=== Data to process ===

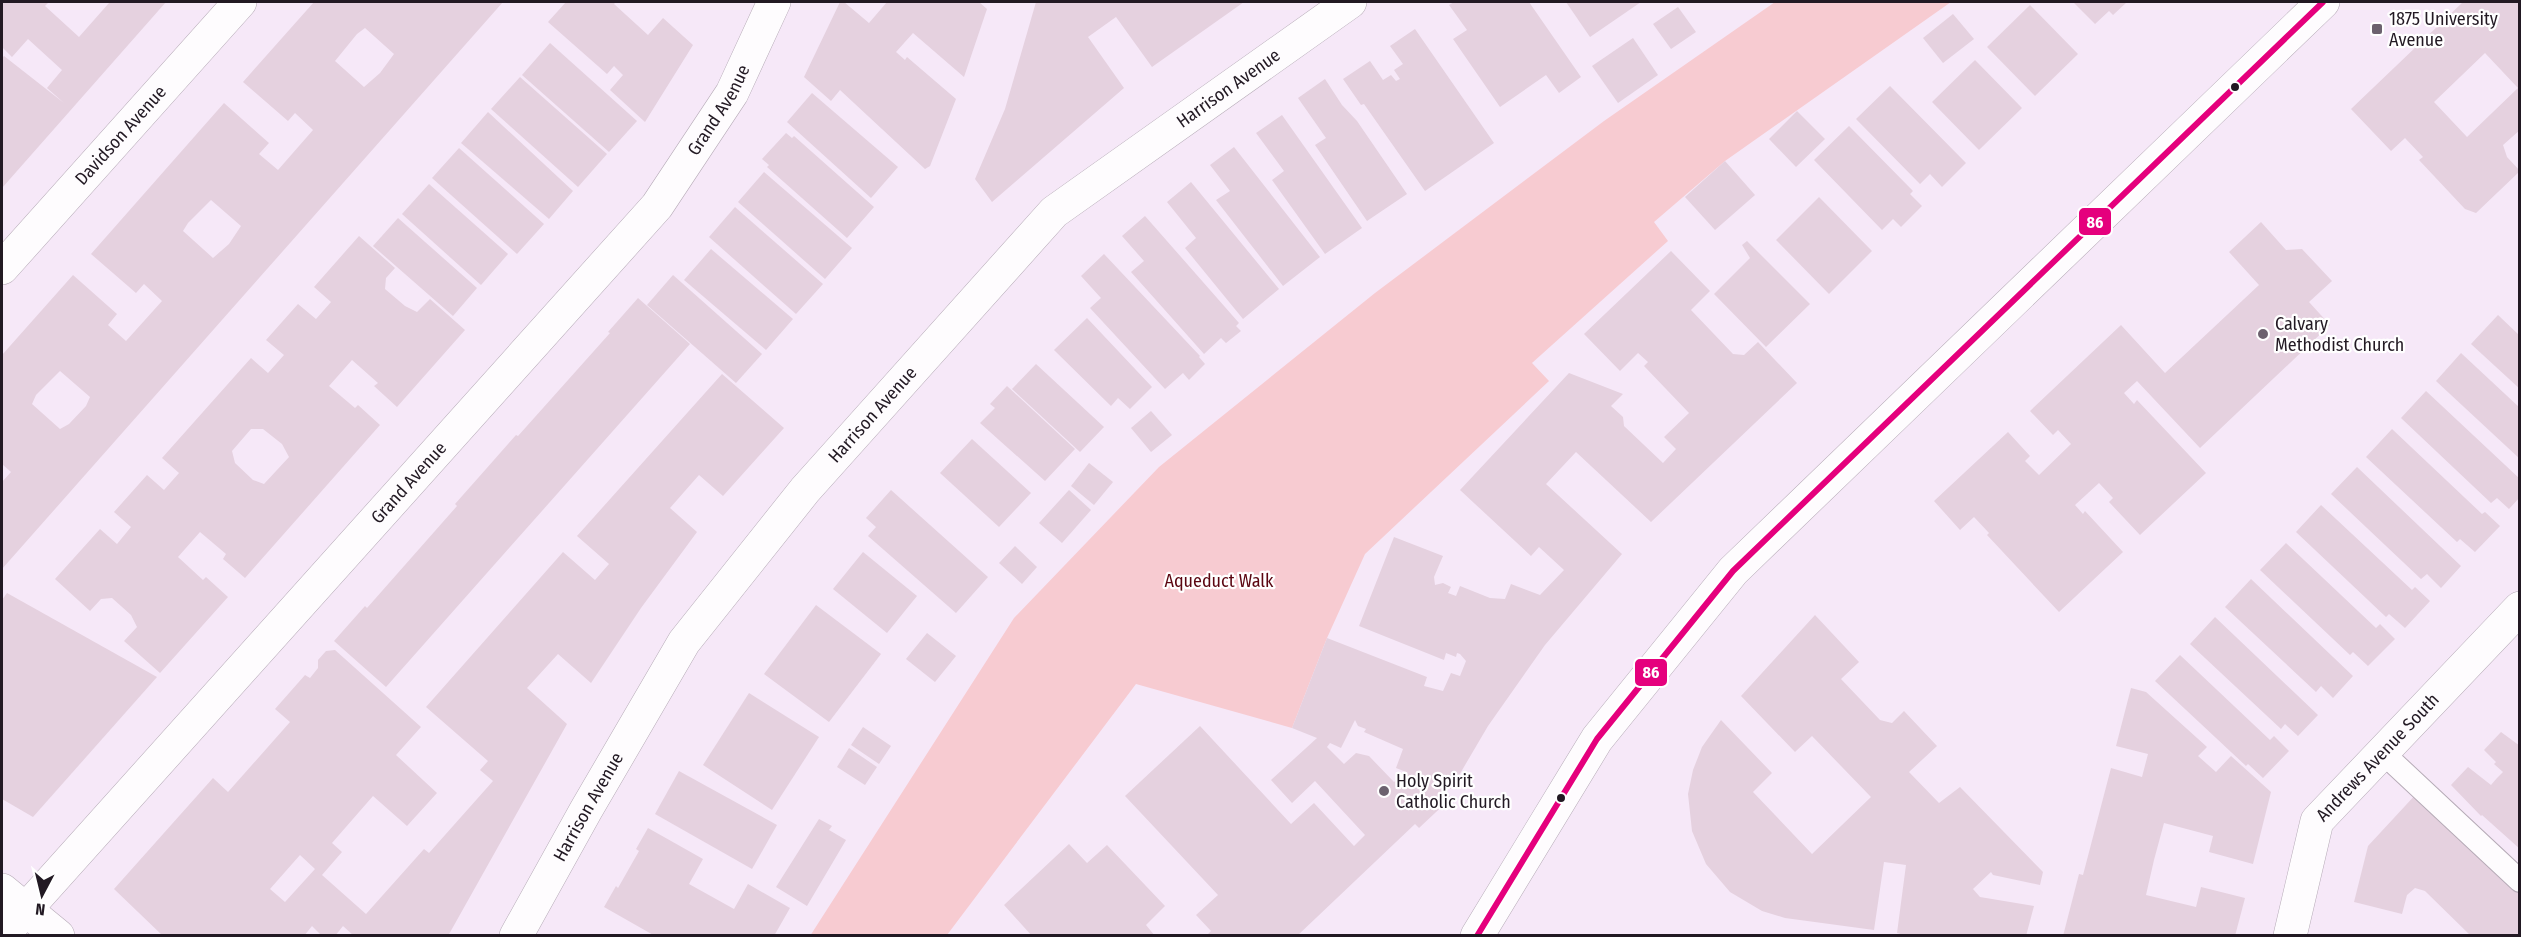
<svg xmlns="http://www.w3.org/2000/svg" width="2521" height="937" font-family="'Fira Sans Condensed',sans-serif">
  <rect width="100%" height="100%" fill="#f6e8f8"/>
  <path fill="#f7cbd1" d="M1775,2H1951L1725,161L1654,222L1668,241L1532,363L1549,381L1365,554L1327,638L1292,728L1136,684L947,935L810,936L1014,618L1159,467L1375,293L1604,121Z"/>
  <g fill="#e5d1df" fill-rule="evenodd">
    <path d="M2,2H49L45,6L79,37L109,3L107,2H166L2,188V58L4,56L64,103L47,88L62,70L28,39L12,57L2,47Z"/>
    <path d="M314,2H503L2,569V482L11,472L2,464V355L73,275L117,314L108,325L126,341L162,301L144,284L136,293L91,254L224,103L269,143L259,154L278,170L313,130L295,113L288,121L243,82ZM365,28L394,54L380,73L364,87L335,61L357,34ZM211,200L241,226L229,244L213,258L183,231L188,223ZM60,371L90,397L86,406L69,424L60,429L32,404L36,395Z"/>
    <path d="M566,2H616L614,4L648,35L663,18L693,45L645,122L610,90L623,75L614,66L607,74L548,22Z"/>
    <path d="M840,2H844L869,23L887,2H979L987,9L964,77L913,33L896,52L905,60L907,57L956,99L930,166L925,169L840,90L831,101L804,77Z"/>
    <path d="M1036,2H1244L1152,67L1116,17L1088,37L1124,88L992,202L975,179L1005,109Z"/>
    <path d="M1454,2H1529L1581,77L1559,93L1546,75L1500,107L1453,39L1467,30L1449,5Z"/>
    <path d="M1566,2H1641L1590,37Z"/>
    <path d="M2073,2H2127L2113,15L2109,11L2095,24Z"/>
    <path d="M2463,2H2520V130L2503,145L2507,157L2520,171L2476,213L2465,209L2419,160L2423,157L2405,138L2391,151L2351,109ZM2485,53L2518,88L2467,137L2434,102Z"/>
    <path d="M2030,5L2078,54L2035,96L1987,47Z"/>
    <path d="M1678,7L1696,32L1671,49L1653,24Z"/>
    <path d="M1953,14L1974,39L1943,63L1923,38Z"/>
    <path d="M1415,29L1494,143L1425,191L1364,104L1361,105L1343,79L1370,61L1383,80L1391,75L1396,81L1400,79L1394,70L1403,64L1390,46Z"/>
    <path d="M1633,38L1658,75L1618,103L1592,66Z"/>
    <path d="M550,43L637,121L609,152L522,75Z"/>
    <path d="M1975,60L2022,108L1979,150L1932,102Z"/>
    <path d="M520,77L607,154L578,187L491,109Z"/>
    <path d="M1325,79L1342,105L1357,121L1407,194L1367,221L1315,145L1326,138L1298,98Z"/>
    <path d="M1890,86L1966,163L1942,187L1930,174L1920,184L1856,119Z"/>
    <path d="M812,93L898,167L871,198L787,122Z"/>
    <path d="M1797,111L1825,139L1796,167L1769,139Z"/>
    <path d="M488,112L573,191L549,219L461,143Z"/>
    <path d="M1282,115L1362,228L1325,254L1272,180L1284,171L1256,133Z"/>
    <path d="M1849,126L1913,191L1910,194L1922,206L1901,227L1893,219L1882,230L1814,160Z"/>
    <path d="M786,133L792,138L794,136L874,207L847,238L767,167L769,165L762,159Z"/>
    <path d="M1234,147L1320,257L1283,286L1216,200L1230,191L1210,165Z"/>
    <path d="M459,148L544,224L517,254L432,178Z"/>
    <path d="M1725,161L1755,195L1715,230L1685,197Z"/>
    <path d="M764,172L852,248L825,279L738,202Z"/>
    <path d="M1191,182L1279,289L1243,319L1185,248L1196,238L1167,202Z"/>
    <path d="M429,184L508,254L481,285L402,214Z"/>
    <path d="M1819,197L1872,251L1829,294L1776,240Z"/>
    <path d="M735,207L823,284L796,314L709,237Z"/>
    <path d="M1145,216L1239,323L1236,326L1241,331L1226,343L1221,338L1204,354L1131,272L1144,261L1122,236Z"/>
    <path d="M398,218L477,288L453,316L373,246Z"/>
    <path d="M2261,222L2286,250L2302,249L2332,281L2309,302L2330,325L2200,448L2137,381L2124,393L2134,404L2137,400L2206,473L2140,535L2109,502L2113,498L2099,483L2075,505L2083,514L2085,511L2123,552L2059,612L1987,535L1989,533L1974,517L1960,530L1934,501L2008,432L2030,456L2025,461L2039,475L2071,444L2058,430L2053,435L2030,411L2121,325L2165,373L2259,285L2229,252Z"/>
    <path d="M359,236L395,268L386,278L385,289L405,306L417,312L430,299L465,330L397,407L374,386L378,383L352,360L329,386L355,408L358,405L380,425L245,578L223,559L226,554L200,532L178,557L203,580L206,577L228,597L160,673L124,641L137,627L131,615L112,598L101,599L90,611L55,579L100,529L117,544L131,527L114,512L147,475L164,490L179,473L162,458L251,358L268,373L284,355L266,340L298,304L316,319L331,302L314,287ZM251,429H263L282,444L289,457L264,484L253,480L235,463L232,451Z"/>
    <path d="M1747,241L1810,304L1766,347L1714,294L1750,258L1742,245Z"/>
    <path d="M711,249L793,319L766,350L684,280Z"/>
    <path d="M1671,251L1710,291L1691,310L1733,354L1744,355L1758,342L1797,383L1651,522L1576,452L1546,484L1622,554L1545,645L1488,726L1451,789L1438,784L1451,798L1419,828L1415,824L1297,936H1206L1211,931L1196,915L1218,895L1125,796L1200,726L1291,824L1314,803L1354,846L1365,835L1315,781L1292,803L1271,780L1317,738L1292,728L1327,638L1427,677L1424,686L1443,691L1451,673L1460,676L1466,661L1460,654L1457,653L1456,657L1446,653L1444,660L1359,626L1394,537L1443,556L1434,577L1435,585L1443,583L1451,587L1448,593L1456,596L1460,586L1490,598L1505,599L1511,584L1540,595L1564,570L1539,547L1531,556L1460,490L1569,373L1623,394L1611,406L1623,417L1624,426L1663,463L1676,449L1664,437L1689,413L1644,366L1648,362L1638,353L1620,371L1584,334ZM1355,720L1358,726L1366,729L1364,732L1403,749L1396,768L1406,772L1394,782L1369,756L1356,753L1344,764L1327,747L1330,743L1341,748Z"/>
    <path d="M1104,254L1200,356L1199,357L1205,364L1189,380L1183,373L1165,389L1090,308L1101,298L1081,276Z"/>
    <path d="M673,275L762,354L736,383L647,305Z"/>
    <path d="M638,298L690,344L386,687L334,641L365,606L367,608L457,506L455,504L486,469L516,435L518,436L610,333L608,332Z"/>
    <path d="M2498,315L2520,336V389L2471,344Z"/>
    <path d="M1087,318L1152,387L1130,409L1118,398L1111,406L1054,350Z"/>
    <path d="M2461,353L2520,408V459L2436,381Z"/>
    <path d="M1036,364L1104,427L1080,452L1012,389Z"/>
    <path d="M722,374L784,428L723,496L699,475L670,508L697,532L641,608L591,683L558,654L527,688L567,724L448,936H354L343,926L335,936H322L312,926L304,936H163L114,889L213,778L228,792L290,722L275,709L305,675L310,678L318,668V660L326,651L335,650L421,727L396,755L437,793L407,826L373,796L332,843L342,852L322,875L366,914L424,849L429,853L493,781L480,770L488,761L426,707L563,552L595,580L609,564L577,536ZM300,855L315,869L285,902L270,889Z"/>
    <path d="M1007,386L1075,449L1045,481L980,423L995,408L990,404Z"/>
    <path d="M2426,391L2520,479V497L2509,509L2497,498L2491,503L2401,418Z"/>
    <path d="M1151,411L1172,435L1151,452L1131,428Z"/>
    <path d="M2392,429L2482,514L2485,512L2500,526L2475,552L2460,539L2457,542L2366,457Z"/>
    <path d="M972,439L1031,493L999,527L940,473Z"/>
    <path d="M1089,463L1113,482L1094,505L1071,486Z"/>
    <path d="M2357,467L2461,566L2441,588L2427,574L2421,579L2331,494Z"/>
    <path d="M891,490L988,577L956,613L868,536L876,527L866,518Z"/>
    <path d="M1069,490L1091,510L1062,543L1039,523Z"/>
    <path d="M2321,505L2412,590L2415,587L2430,601L2405,628L2389,614L2386,617L2296,532Z"/>
    <path d="M2286,543L2376,628L2380,624L2395,639L2368,666L2353,652L2350,655L2260,570Z"/>
    <path d="M1015,546L1037,567L1022,584L999,563Z"/>
    <path d="M863,552L917,596L887,633L833,589Z"/>
    <path d="M2251,579L2353,676L2333,698L2321,686L2316,692L2225,607Z"/>
    <path d="M7,593L157,677L33,817L2,799V600Z"/>
    <path d="M816,605L881,654L829,722L764,674Z"/>
    <path d="M1815,615L1859,662L1841,679L1880,720L1892,723L1904,711L1937,746L1909,772L1939,803L1960,787L2043,872L2040,885L1993,875L1991,872L1973,889L1980,897L2034,906L2026,936H1908L1897,933L1906,865L1884,862L1874,930L1785,918L1762,911L1730,892L1706,864L1692,831L1688,794L1693,770L1702,747L1721,720L1772,773L1753,792L1812,854L1871,797L1812,736L1795,752L1741,696Z"/>
    <path d="M2215,617L2318,715L2298,736L2285,724L2281,729L2190,644Z"/>
    <path d="M927,633L956,656L935,682L906,659Z"/>
    <path d="M2180,655L2270,740L2274,736L2289,751L2263,778L2248,764L2246,766L2155,681Z"/>
    <path d="M2131,688L2146,692L2207,747L2198,756L2216,772L2231,756L2271,792L2253,864L2209,852L2213,836L2164,823L2154,860L2146,895L2196,907L2201,887L2245,898L2235,936H2063L2079,874L2083,875L2111,768L2142,777L2148,754L2116,746Z"/>
    <path d="M749,693L819,737L772,810L703,765Z"/>
    <path d="M863,727L891,746L879,764L851,745Z"/>
    <path d="M2501,732L2520,746V849L2482,815L2481,816L2451,785L2468,767L2491,785L2497,778L2503,772L2494,764L2496,762L2484,750Z"/>
    <path d="M849,748L877,767L865,785L837,767Z"/>
    <path d="M679,771L777,825L752,869L655,814Z"/>
    <path d="M2418,792L2482,859L2520,894V936H2471L2425,891L2415,888L2407,895L2402,914L2354,902L2368,846Z"/>
    <path d="M819,819L832,826L829,830L846,840L807,906L776,887Z"/>
    <path d="M648,828L703,859L689,884L734,909L748,884L790,908L774,936H655L604,907L616,886L618,888L639,851L636,849Z"/>
    <path d="M1069,844L1087,863L1107,845L1165,906L1146,925L1155,936H1032L1004,905Z"/>
  </g>
  <g fill="none" stroke-linecap="round" stroke-linejoin="round">
    <g stroke="#b6abb7" stroke-width="24">
      <path id="service" d="M2383,753L2520,881"/>
    </g>
    <g stroke="#b6abb7" stroke-width="34">
      <g id="minor">
        <path id="s1" d="M2,268L240,2"/>
        <path id="s2" d="M2,936L657,206L732,93L774,2"/>
        <path id="s3" d="M516,936L586,810L684,642L805,490L1054,212L1350,2"/>
        <path id="s4" d="M2290,936L2317,821L2520,608"/>
      </g>
    </g>
    <g stroke="#b6abb7" stroke-width="34">
      <g id="secondary">
        <path d="M2,890L58,936"/>
        <path d="M1477,936L1597,739L1733,571L2323,2"/>
      </g>
    </g>
    <use href="#service" stroke="#fefcfe" stroke-width="22"/>
    <use href="#minor" stroke="#fefcfe" stroke-width="33"/>
    <use href="#secondary" stroke="#fefcfe" stroke-width="33"/>
    <g stroke="#fff" stroke-width="10">
      <path id="bus-1" d="M1477,936L1597,739L1733,571L2323,2"/>
    </g>
    <use href="#bus-1" stroke="#e5007d" stroke-width="6"/>
  </g>
  <g fill="#6c616e" stroke="#fff" stroke-width="2">
    <rect x="2371" y="23" width="12" height="12" rx="3"/>
    <circle cx="2263" cy="334" r="6"/>
    <circle cx="1384" cy="791" r="6"/>
  </g>
  <g fill="#221923" stroke="#fff" stroke-width="2">
    <circle cx="2235" cy="87" r="5"/>
    <circle cx="1561" cy="798" r="5"/>
  </g>
  <g text-anchor="middle" stroke-width="4.5" stroke-linejoin="round" paint-order="stroke">
    <g font-size="18" fill="#221923" stroke="#fff" text-anchor="start">
      <text x="2389" y="25">1875 University<tspan x="2389" dy="21">Avenue</tspan></text>
      <text x="2275" y="330">Calvary<tspan x="2275" dy="21">Methodist Church</tspan></text>
      <text x="1396" y="787">Holy Spirit<tspan x="1396" dy="21">Catholic Church</tspan></text>
    </g>
    <g font-size="18" fill="#221923" stroke="#fff">
      <text dy="6" stroke="none"><textPath href="#s3" startOffset="1120">Harrison Avenue</textPath></text>
      <text dy="6" stroke="none"><textPath href="#s2" startOffset="1095">Grand Avenue</textPath></text>
      <text dy="6" stroke="none"><textPath href="#s1" startOffset="178">Davidson Avenue</textPath></text>
      <text dy="6" stroke="none"><textPath href="#s3" startOffset="634">Harrison Avenue</textPath></text>
      <text dy="6" stroke="none"><textPath href="#s2" startOffset="609">Grand Avenue</textPath></text>
      <text dy="6" stroke="none"><textPath href="#s4" startOffset="206">Andrews Avenue South</textPath></text>
      <text dy="6" stroke="none"><textPath href="#s3" startOffset="148">Harrison Avenue</textPath></text>
    </g>
    <g font-size="18" fill="#5b0611" stroke="#fff">
      <text x="1219" y="587">Aqueduct Walk</text>
    </g>
  </g>
  <g stroke="#fff" stroke-width="2">
    <rect x="2078" y="207" width="34" height="29" rx="6" fill="#e5007d"/>
    <rect x="1634" y="658" width="34" height="29" rx="6" fill="#e5007d"/>
  </g>
  <g font-size="16" text-anchor="middle" font-weight="bold" fill="#fff">
    <text x="2095" y="228">86</text>
    <text x="1651" y="678">86</text>
  </g>
  <rect width="2521" height="937" fill="none" stroke="#221923" stroke-width="6"/>
  <g transform="translate(42 895) rotate(187)" stroke="#ffffff" stroke-width="4.5" paint-order="stroke">
  <path d="M0-4.5L10 22L0 15L-10 22Z" fill="#221923"/>
  <text y="-9" font-size="16" font-weight="bold" text-anchor="middle" fill="#221923">N</text>
  </g>
</svg>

===

**Task objective**. Respond with only the number of lines in the data that include the string "circle".

**Answer to this task**. 4